The new corporate minimum tax would kick in after the 2022 tax year and raise some $258 billion over the decade.
The revenue would have been $313 billion, but Sinema insisted on one change to the 15% corporate minimum, allowing a depreciation deduction used by manufacturing industries. That shaves about $55 billion off the total revenue.
Money is also raised by boosting the IRS to go after tax cheats. The bill proposes an $80 billion investment in taxpayer services, enforcement and modernization, which is projected to raise $203 billion in new revenue – a net gain of $124 billion over the decade.
The bill sticks with Biden’s original pledge not to raise taxes on families or businesses making less than $400,000 a year.
The lower drug prices for seniors are paid for with savings from Medicare’s negotiations with the drug companies.

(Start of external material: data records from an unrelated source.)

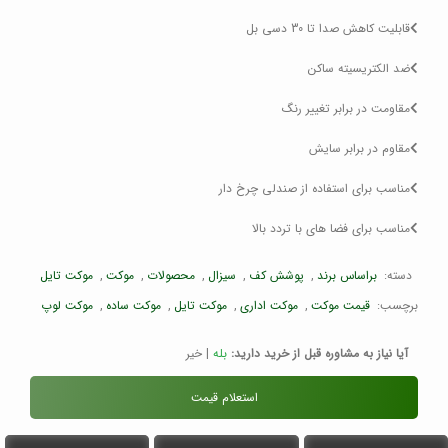
قابلیت کاهش صدا تا 30 دسی بل
ضد الکتریسیته ساکن
مقاومت در برابر تغییر رنگ
مقاوم در برابر سایش
مناسب برای استفاده از صندلی چرخ دار
مناسب برای فضا های با تردد بالا
دسته:
براساس برند
,
پوشش کف
,
سیزال
,
محصولات
,
موکت
,
موکت تایل
برچسب:
قیمت موکت
,
موکت اداری
,
موکت تایل
,
موکت ساده
,
موکت لوپ
آیا نیاز به مشاوره قبل از خرید دارید:
بله
|
خیر
استعلام قیمت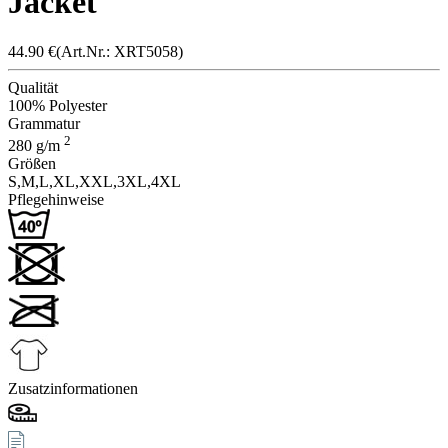
Jacket
44.90
€
(Art.Nr.: X
RT505
8)
Qualität
100% Polyester
Grammatur
2
280
g/m
Größen
S,
M,
L,
XL,
XXL,
3XL,
4XL
Pflegehinweise
Zusatzinformationen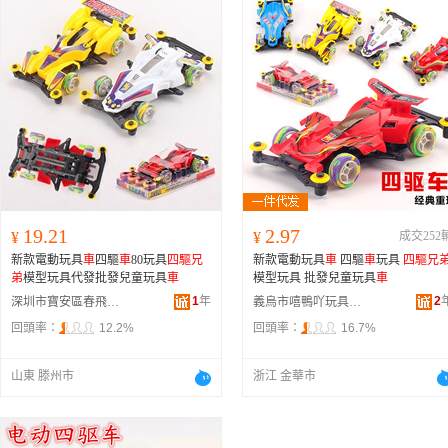
19.21
2.97
¥
¥
成交252
新款電動玩具
車
四驅
車
80玩具
四驅兄
新款電動玩具
車
四驅
車
玩具
四驅兄
弟
模型玩具代發批發兒童玩具
車
模型玩具 批發兒童玩具
車
1
年
2
深圳市寶安區春飛鵬玩具廠
義烏市嘻鴨吖玩具有限公司
回頭率：
12.2%
回頭率：
16.7%
山東 滕州市
浙江 金華市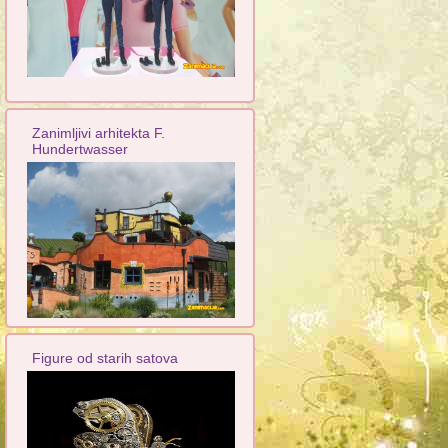
Zanimljivi arhitekta F.
Hundertwasser
Figure od starih satova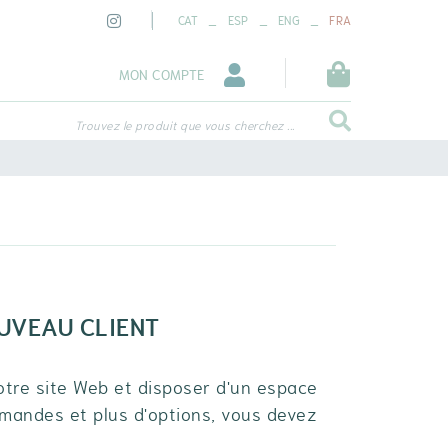
_
_
_
CAT
ESP
ENG
FRA
MON COMPTE
Trouvez le produit que vous cherchez ...
OUVEAU CLIENT
otre site Web et disposer d'un espace
mandes et plus d'options, vous devez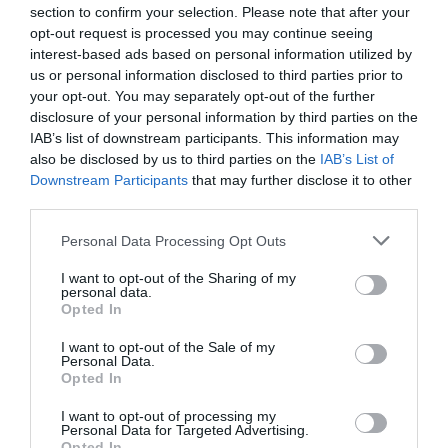
ΑΠΟ: 17/03/2023 ΕΩΣ:
section to confirm your selection. Please note that after your
18/03/2023
13/03/2023
opt-out request is processed you may continue seeing
interest-based ads based on personal information utilized by
Κατάστρωμα Α: Η
Πρώτα ο Θεός: Ο
us or personal information disclosed to third parties prior to
μουσικοθεατρική
Χριστόφορος
your opt-out. You may separately opt-out of the further
παράσταση με
Ζαραλίκος στο
disclosure of your personal information by third parties on the
τον Γιάννη
Θέατρο
IAB’s list of downstream participants. This information may
Κότσιρα στο
Αριστοτέλειον
also be disclosed by us to third parties on the
IAB’s List of
θέατρο
Downstream Participants
that may further disclose it to other
Αριστοτέλειον
ΑΠΟ: 10/02/2023 ΕΩΣ:
third parties.
19/02/2023
Personal Data Processing Opt Outs
Το όνειρο ενός
I want to opt-out of the Sharing of my
γελοίου, του
personal data.
Φιόντορ
Opted In
Ντοστογιέφσκι
I want to opt-out of the Sale of my
στο θέατρο
Personal Data.
Αριστοτέλειον
Opted In
ΑΠΟ: 20/12/2022 ΕΩΣ:
I want to opt-out of processing my
22/01/2023
Personal Data for Targeted Advertising.
Opted In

WHAT’S CHANGED IN RECENT DAYS?
To win over Sinema, Democrats dropped plans to close a tax loophole long enjoyed by wealthier Americans – the so-called “carried interest,” which under current law taxes wealthy hedge fund managers and others at a 20% rate.
The left has for years sought to boost the carried interest tax rate, hiked to 37% in the original bill, more in line with upper-income earners. Sinema wouldn’t allow it.
Keeping the tax break for the wealthy deprives the party of $14 billion in revenue they were counting on to help pay for the package.
In its place, Democrats, with Sinema’s nod, will impose a 1% excise tax on stock buybacks, raising some $74 billion over the decade.
EXTRA MONEY TO PAY DOWN DEFICITS
With some $740 billion in new revenue and around $433 billion in new investments, the bill promises to put the difference toward deficit reduction.
Federal deficits spiked during the COVID-19 pandemic when federal spending soared and tax revenues fell as the nation’s economy churned through shutdowns, closed offices and other massive changes.
The nation has seen deficits rise and fall in recent years. But overall federal budgeting is on an unsustainable path, according to the Congressional Budget Office, which put out a new report this week on long-term projections.
WHAT’S LEFT BEHIND
This latest package after 18 months of start-stop negotiations leaves behind many of Biden’s more ambitious goals.
While Congress did pass a $1 trillion bipartisan infrastructure bill for highways, broadband and other investments that Biden signed into law last year, the president’s and the party’s other key priorities have slipped away.
Among them is a continuation of a $300 monthly child tax credit that was sending money directly to families during the pandemic and is believed to have widely reduced child poverty.
Also gone, for now, are plans for free pre-kindergarten and community college, as well as the nation’s first paid family leave program that would have provided up to $4,000 a month for births, deaths and other pivotal needs.